The case concerned Google's reliance on aspects of the Java programming language in its Android operating system. Java has been owned by Oracle since its 2010 purchase of Sun Microsystems, with Oracle claiming that its use without permission amounted to copyright permission.
Google argued that free access to the software interfaces was crucial to the innovation economy, with the court finding that it was protected by the “fair use” exception to copyright protections.
Previously, a 2016 San Francisco jury had found that Google had not violated copyright, but the United States Court of Appeals for the Federal Circuit ruled differently in 2018.
The Supreme Court agreed to look at the case on the basis of determining whether the 11,000 lines of Java that Google used were copyrightable and, if they were, whether Google’s use of them was subject to the fair-use exception.
Justice Stephen G. Breyer said: “Given the rapidly changing technological, economic and business-related circumstances, we believe we should not answer more than is necessary to resolve the parties’ dispute.” Avoiding the question of whether the code could be copyrighted, Justice Breyer said that the court had assumed that it “falls within the definition of that which can be copyrighted.”

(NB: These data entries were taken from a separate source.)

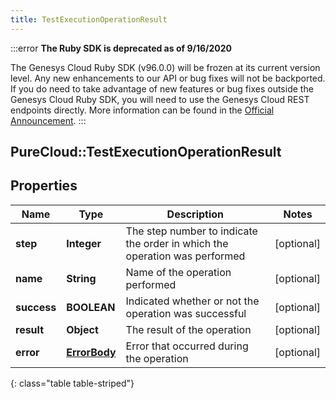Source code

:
```yaml
---
title: TestExecutionOperationResult
---
```


:::error
**The Ruby SDK is deprecated as of 9/16/2020**

The Genesys Cloud Ruby SDK (v96.0.0) will be frozen at its current version level. Any new enhancements to our API or bug fixes will not be backported. If you do need to take advantage of new features or bug fixes outside the Genesys Cloud Ruby SDK, you will need to use the Genesys Cloud REST endpoints directly. More information can be found in the [Official Announcement](https://developer.mypurecloud.com/forum/t/announcement-genesys-cloud-ruby-sdk-end-of-life/8850).
:::


## PureCloud::TestExecutionOperationResult

## Properties

|Name | Type | Description | Notes|
|------------ | ------------- | ------------- | -------------|
| **step** | **Integer** | The step number to indicate the order in which the operation was performed | [optional] |
| **name** | **String** | Name of the operation performed | [optional] |
| **success** | **BOOLEAN** | Indicated whether or not the operation was successful | [optional] |
| **result** | **Object** | The result of the operation | [optional] |
| **error** | [**ErrorBody**](ErrorBody.html) | Error that occurred during the operation | [optional] |
{: class="table table-striped"}



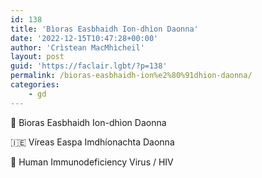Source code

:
 ```yaml
---
id: 138
title: 'Bìoras Easbhaidh Ion-dhìon Daonna'
date: '2022-12-15T10:47:28+00:00'
author: 'Crìstean MacMhìcheil'
layout: post
guid: 'https://faclair.lgbt/?p=138'
permalink: /bioras-easbhaidh-ion%e2%80%91dhion-daonna/
categories:
    - gd
---
```


&#x1f3f4;&#xe0067;&#xe0062;&#xe0073;&#xe0063;&#xe0074;&#xe007f; Bìoras Easbhaidh Ion-dhìon Daonna

&#x1f1ee;&#x1f1ea; Víreas Easpa Imdhíonachta Daonna

&#x1f3f4;&#xe0067;&#xe0062;&#xe0065;&#xe006e;&#xe0067;&#xe007f; Human Immunodeficiency Virus / HIV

The two dissenting voices on the court were Justice Clarence Thomas and Justice Samuel A. Alito Jr. Justice Thomas said that he disagreed with the court's ambivalence as to whether the code could be copyrighted or not. “The court wrongly sidesteps the principal question that we were asked to answer,” he wrote, adding that he would have ruled that the code was protected by copyright laws.
Justice Breyer argued that Google's use of the code expanded “the use and usefulness of Android-based smartphones”. “Its new product offers programmers a highly creative and innovative tool for a smartphone environment.”
Justice Thomas, however, dissented. He wrote: “By copying Oracle’s work, Google decimated Oracle’s market and created a mobile operating system now in over 2.5 billion actively used devices, earning tens of billions of dollars every year,” he wrote. “If these effects on Oracle’s potential market favor Google, something is very wrong with our fair-use analysis.
“A Broadway musical script needs actors and singers to invest time learning and rehearsing it,” he wrote. “But a theater cannot copy a script – the rights to which are held by a smaller theater – simply because it wants to entice actors to switch theaters and because copying the script is more efficient than requiring the actors to learn a new one.”